======== SEITENAUSSCHNITT

# Gleichzeitige WLAN- und UMTS-Verbindung / Unterbrechungsfreies vertikales Handover



## datenmuell (18. August 2009)

Hallo zusammen,

könnt ihr mir sagen, ob es möglich ist, dass ich *gleichzeitig* über eine bestehende WLAN- *und* UMTS-Verbindung eine Datei herunterlade? Oder macht mir da die Routingtabelle einen Strich durch die Rechnung, weil ja nur eine Route als "default" gekennzeichnet werden kann?
Ich möchte ein nahtloses Handover vollziehen, d. h. dass bei schwächer werdendem WLAN-Signal automatisch UMTS aktiviert wird (diese Implementierung läuft bereits) und dann für eine gewisse Zeit die Daten über beide Schnittstellen transportiert werden. Ein Handover, bei dem eine kurze Unterbrechung stattfindet (beim Wechsel von WLAN zu UMTS --> "default route" ändern), funktioniert ebenfalls bereits problemlos.

Für Antworten wäre ich euch dankbar!

Viele Grüße,
datenmuell

P.S.: Falls gefragt - Ich programmiere in Java unter Ubuntu.


----------

================

AUFGABE 1 = Gib den Abschnitt des Forumsbeitrags von „## datenmuell (18.“ bis „gekennzeichnet werden kann?“ Wort für Wort wieder.
Die Auflistung hat nichts mit dem Forumsbeitrag zu tun.

======== DIE EINGABE

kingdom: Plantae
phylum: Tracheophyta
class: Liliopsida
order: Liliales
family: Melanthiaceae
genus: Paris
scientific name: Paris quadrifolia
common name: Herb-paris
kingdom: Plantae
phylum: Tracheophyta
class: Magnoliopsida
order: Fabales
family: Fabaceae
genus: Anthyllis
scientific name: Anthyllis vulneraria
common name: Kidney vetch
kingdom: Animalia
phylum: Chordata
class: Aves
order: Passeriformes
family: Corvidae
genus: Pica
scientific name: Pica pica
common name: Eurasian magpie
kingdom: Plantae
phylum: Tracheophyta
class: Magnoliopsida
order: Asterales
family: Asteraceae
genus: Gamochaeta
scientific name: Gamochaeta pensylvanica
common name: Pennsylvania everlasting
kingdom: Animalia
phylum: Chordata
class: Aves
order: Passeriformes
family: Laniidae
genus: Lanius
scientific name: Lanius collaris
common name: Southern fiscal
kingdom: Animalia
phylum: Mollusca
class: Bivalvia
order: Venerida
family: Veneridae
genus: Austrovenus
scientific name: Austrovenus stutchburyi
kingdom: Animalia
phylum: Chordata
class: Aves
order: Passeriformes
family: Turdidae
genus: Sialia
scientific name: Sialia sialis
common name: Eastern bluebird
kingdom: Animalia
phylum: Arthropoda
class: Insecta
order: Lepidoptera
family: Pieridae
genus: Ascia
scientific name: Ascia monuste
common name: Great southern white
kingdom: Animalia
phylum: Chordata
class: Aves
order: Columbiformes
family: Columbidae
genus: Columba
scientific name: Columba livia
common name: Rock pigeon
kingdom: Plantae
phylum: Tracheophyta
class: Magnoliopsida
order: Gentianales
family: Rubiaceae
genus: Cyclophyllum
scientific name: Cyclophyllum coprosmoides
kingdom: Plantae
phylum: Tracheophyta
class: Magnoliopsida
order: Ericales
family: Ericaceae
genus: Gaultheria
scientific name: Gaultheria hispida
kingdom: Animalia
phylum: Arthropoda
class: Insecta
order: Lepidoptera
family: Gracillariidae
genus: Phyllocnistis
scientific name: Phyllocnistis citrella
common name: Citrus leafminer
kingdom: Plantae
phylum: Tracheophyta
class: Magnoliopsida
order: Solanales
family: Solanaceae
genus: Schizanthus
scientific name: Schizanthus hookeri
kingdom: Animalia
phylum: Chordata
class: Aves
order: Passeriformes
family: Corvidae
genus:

================

AUFGABE 2 = Zitiere aus der Auflistung nur die Zeilen von der Zeile mit „genus: Paris“ bis einschließlich der Zeile mit „common name: Southern fiscal“.

ANTWORT 1 =
## datenmuell (18. August 2009)

Hallo zusammen,

könnt ihr mir sagen, ob es möglich ist, dass ich *gleichzeitig* über eine bestehende WLAN- *und* UMTS-Verbindung eine Datei herunterlade? Oder macht mir da die Routingtabelle einen Strich durch die Rechnung, weil ja nur eine Route als "default" gekennzeichnet werden kann?

ANTWORT 2 =
genus: Paris
scientific name: Paris quadrifolia
common name: Herb-paris
kingdom: Plantae
phylum: Tracheophyta
class: Magnoliopsida
order: Fabales
family: Fabaceae
genus: Anthyllis
scientific name: Anthyllis vulneraria
common name: Kidney vetch
kingdom: Animalia
phylum: Chordata
class: Aves
order: Passeriformes
family: Corvidae
genus: Pica
scientific name: Pica pica
common name: Eurasian magpie
kingdom: Plantae
phylum: Tracheophyta
class: Magnoliopsida
order: Asterales
family: Asteraceae
genus: Gamochaeta
scientific name: Gamochaeta pensylvanica
common name: Pennsylvania everlasting
kingdom: Animalia
phylum: Chordata
class: Aves
order: Passeriformes
family: Laniidae
genus: Lanius
scientific name: Lanius collaris
common name: Southern fiscal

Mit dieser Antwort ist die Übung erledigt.